Using the material that follows, output exactly the lines from the one containing "coffee table: present" through the one containing "architectural model: present", with both ends kept.

* **Task data**
········

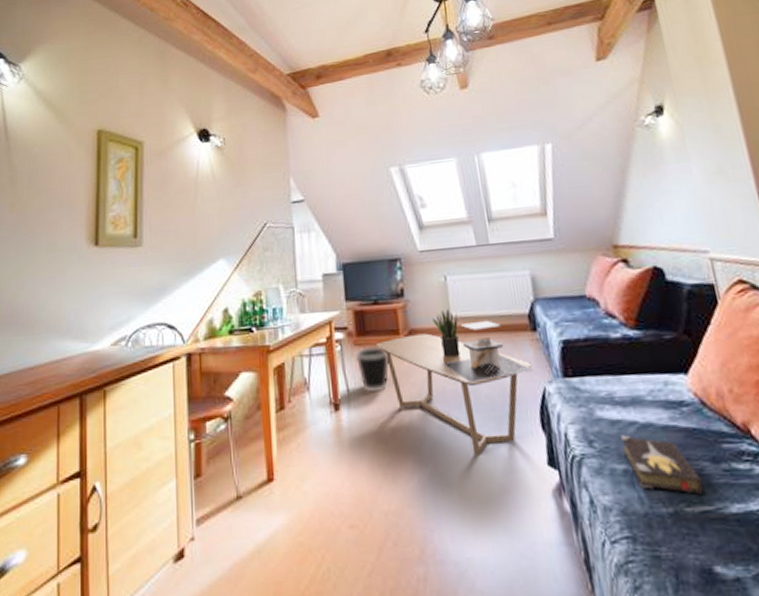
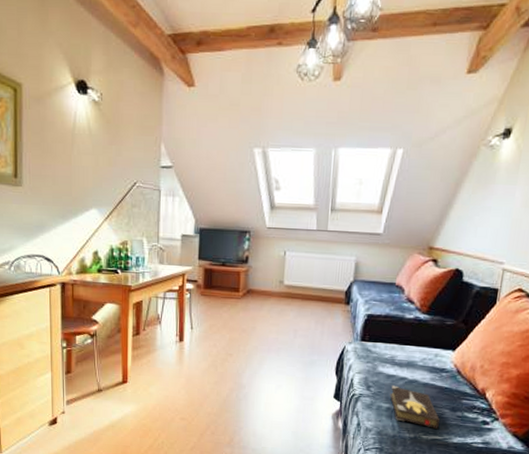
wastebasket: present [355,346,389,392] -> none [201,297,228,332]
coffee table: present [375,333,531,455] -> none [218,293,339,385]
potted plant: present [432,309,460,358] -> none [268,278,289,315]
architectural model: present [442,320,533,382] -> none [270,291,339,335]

········

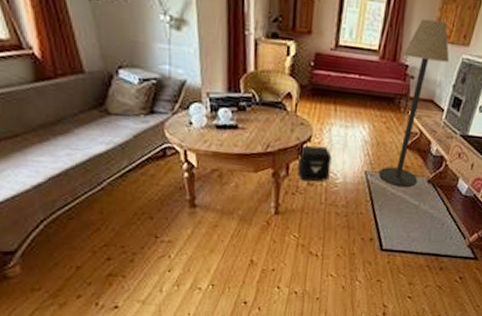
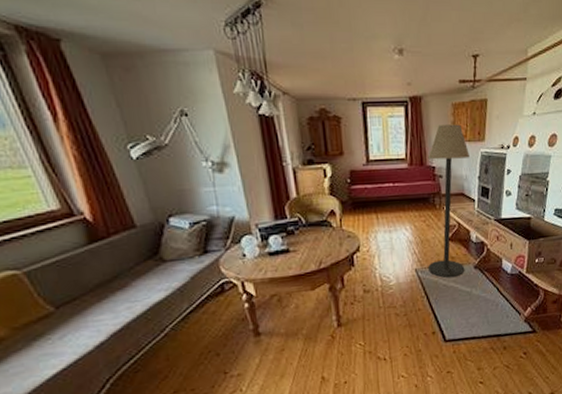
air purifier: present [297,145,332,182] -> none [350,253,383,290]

········

* **Solution**
coffee table: present [375,333,531,455] -> none [218,293,339,385]
potted plant: present [432,309,460,358] -> none [268,278,289,315]
architectural model: present [442,320,533,382] -> none [270,291,339,335]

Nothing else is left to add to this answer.